Вот что меня ждет сегодня вечером. Будет 75 градусов, улицы будут гудеть, а люди улыбаться, проходя друг мимо друга. Суть не в футболе, но, если он дает мне это, оно того стоит.
13.
Я вхожу в аккаунт @spectrumair и начинаю просматривать ответы. Кто-то в Нэшвилле злится, что на его рейсе не работает Wi-Fi. Парень с зеленой лягушкой, курящей сигарету, на аватарке говорит, что стюардесса ему нагрубила. Какая-то дама, у которой в описании профиля написано «СОПРОТИВЛЯЙСЯ», хочет знать, сколько мы берем за перевозку пары лыж, и я даже представить не могу, куда она собирается лететь на юге с лыжами. Также кто-то называет меня пиздюком.
@spectrumair ваш агент у гейта в аэропорту Клинтона – монголоид
@spectrumair я думаю это мило что вы нанимаете на работу отсталых и все такое, но от этого я на хер не доберусь домой быстрее
@spectrumair вы отстой вы отстой вы отстой вы отстой вы отстой вы отстой #выотстой
Просто обычный веселый день в интернете.
Одна из обидных вещей в моей работе – это то, что всем на самом деле без разницы, хорошо ли я ее делаю. Spectrum все равно. Если бы им было не все равно, они бы не позволили какому-то анонимному парню, о чьем СМА они даже не знают, отвечать на все жалобы в их соцсетях. Они лишь хотят избежать сканадала. Они просто хотят сказать, что у них для этого есть человек. Клиентам все равно. Они не хотят, чтобы я решил их проблему или дал им какую-то информацию. Они просто хотят на кого-то накричать. Я мог бы быть самым лучшим в своей сфере, величайшим в мире фриланс менеджером соцсетей региональной авиалинии, и результат моей работы был бы примерно таким же, как если бы я просто отвечал на все жалобы гифкой с чихающим котом. Если так подумать, если бы я просто отвечал на все жалобы гифкой с чихающим котом, это могло бы сделать меня величайшим в мире фриланс менеджером соцсетей региональной авиалинии.

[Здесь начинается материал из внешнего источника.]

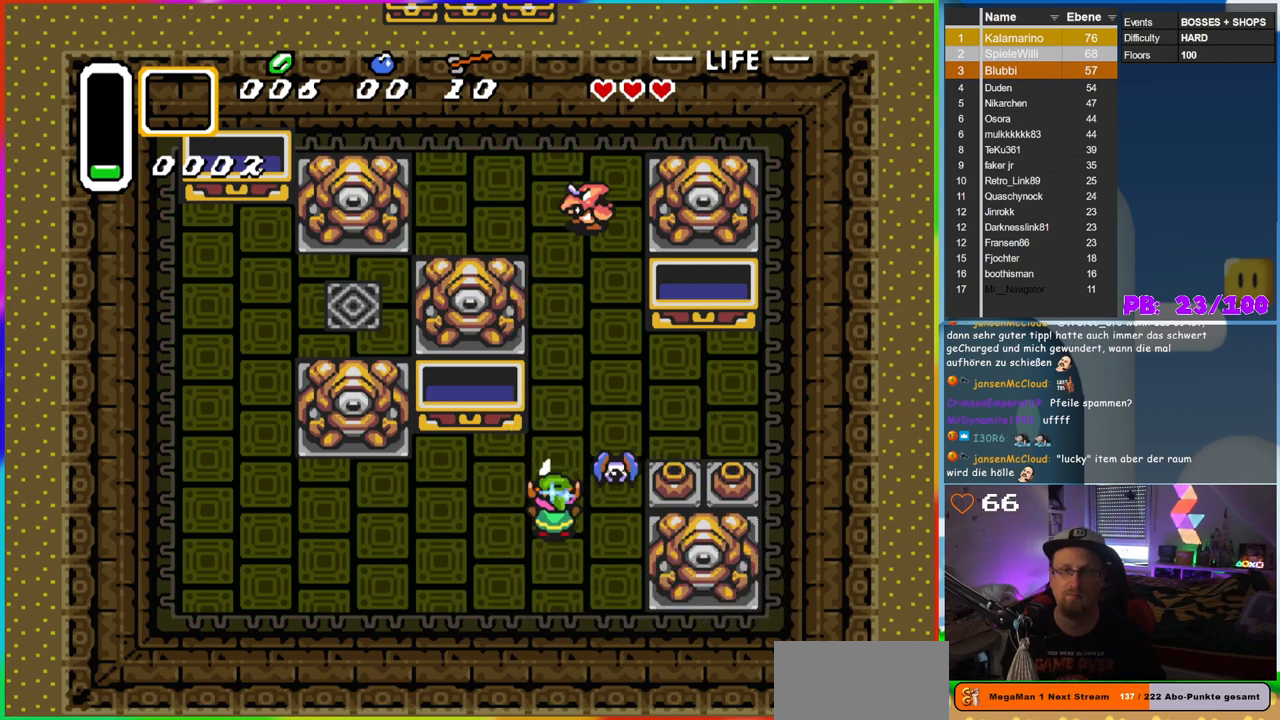
{"dt_ms": 500, "buttons": ["B"], "events": [[67, "DPAD_UP", "down"], [217, "DPAD_LEFT", "up"], [317, "DPAD_UP", "up"]]}
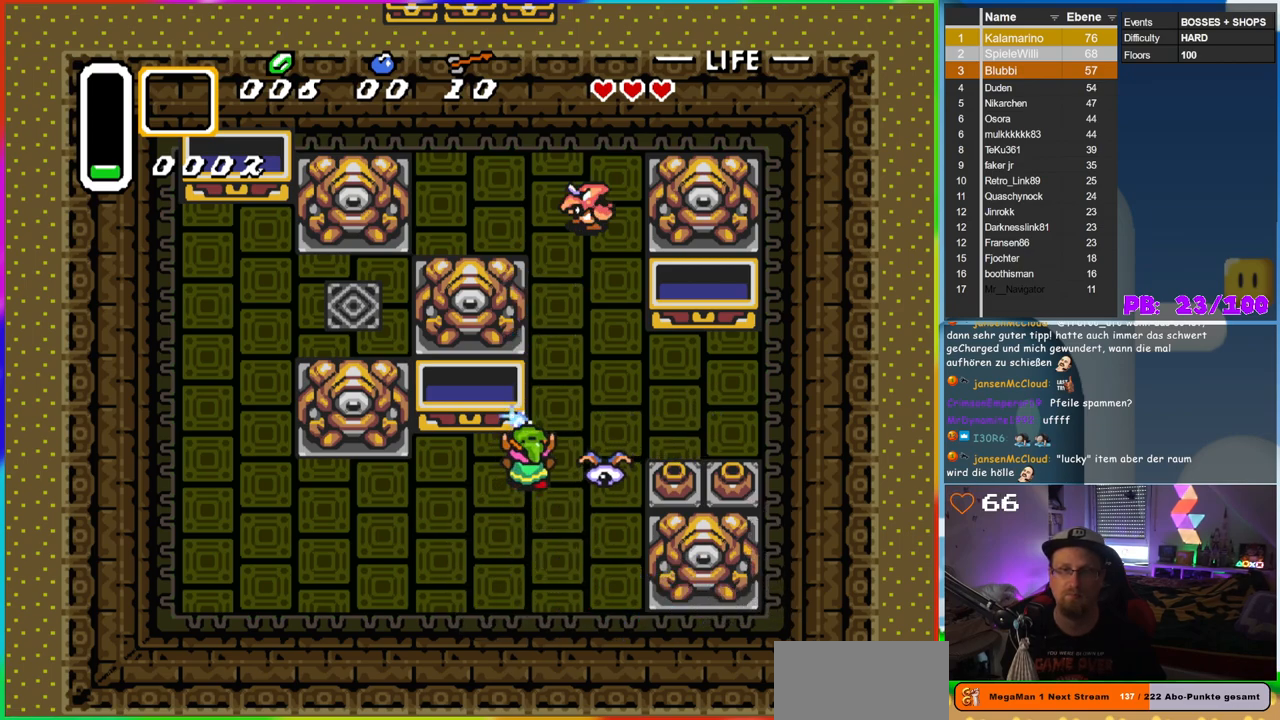
{"dt_ms": 500, "buttons": [], "events": [[17, "DPAD_RIGHT", "down"], [133, "B", "up"], [133, "DPAD_RIGHT", "up"]]}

Один плюс – в дни, когда мне просто не хочется, когда я устал или у меня в квартире барахлит интернет, или, когда я заболеваю и поэтому тут все становится рискованно, я могу просто все игнорировать, и никто этого не замечает. Как-то в медленные рабочие выходные в феврале, когда ничего особо не происходило, я внезапно не мог перестать давиться. Вы должны знать, что кашлять невероятно больно – по ощущениям это как будто кто-то берет мои ребра и раздавливает их в лист бумаги – и когда случается приступ, ситуация серьезная. У меня на планшете есть приложение для чрезвычайных ситуаций, где я могу написать Марджани, отправив внезапный, отрывистый БИП БИП БИП БИП, охватывающий ее телефон и оповещающий ее, что ей или кому-то еще нужно срочно приехать ко мне. Мне просто нужно открыть приложение iMedAlert на телефоне и нажать на него. Это просто большая красная кнопка. Я почти уверен, что, когда я нажимаю на нее, мой планшет начинает трястись. Это просто кнопка «Разбить стекло».
Я пользовался ею только дважды за годы, что знаю Марджани. Один раз, когда я только переехал сюда, не очень хорошо ее знал и еще не разобрался с этим домом, я случайно свалился с крыльца в кусты. У меня остались порезы по всей спине и плечам, и я еще месяц мочился кровью. Плохой был день. Во второй раз это было из-за приступа кашля в прошлом феврале, который, я должен сказать, был намного страшнее, чем падение с крыльца. То было просто одноразовое путешествие. А приступ ощущался так, будто меня бросили в кусты, подняли, бросили снова, а затем снова и снова, а затем кто-то прорезал дыру в моей грудной клетке, затолкал кусты внутрь, поджег их, снова взял меня и бросил туда, где раньше были кусты, а потом пырнул меня в живот лопатой и залил рану серной кислотой. Это был очень плохой день.
В общем, после этого я два дня не работал. Никто в Spectrum даже не заметил моего отсутствия. Когда я снова вошел в Твиттер, никто из других «менеджеров» даже не заменил меня. Какой-то бедный болван вопил на меня три дня: перед задержкой его рейса, во время полета, а затем еще два дня после. Я ему сочувствую.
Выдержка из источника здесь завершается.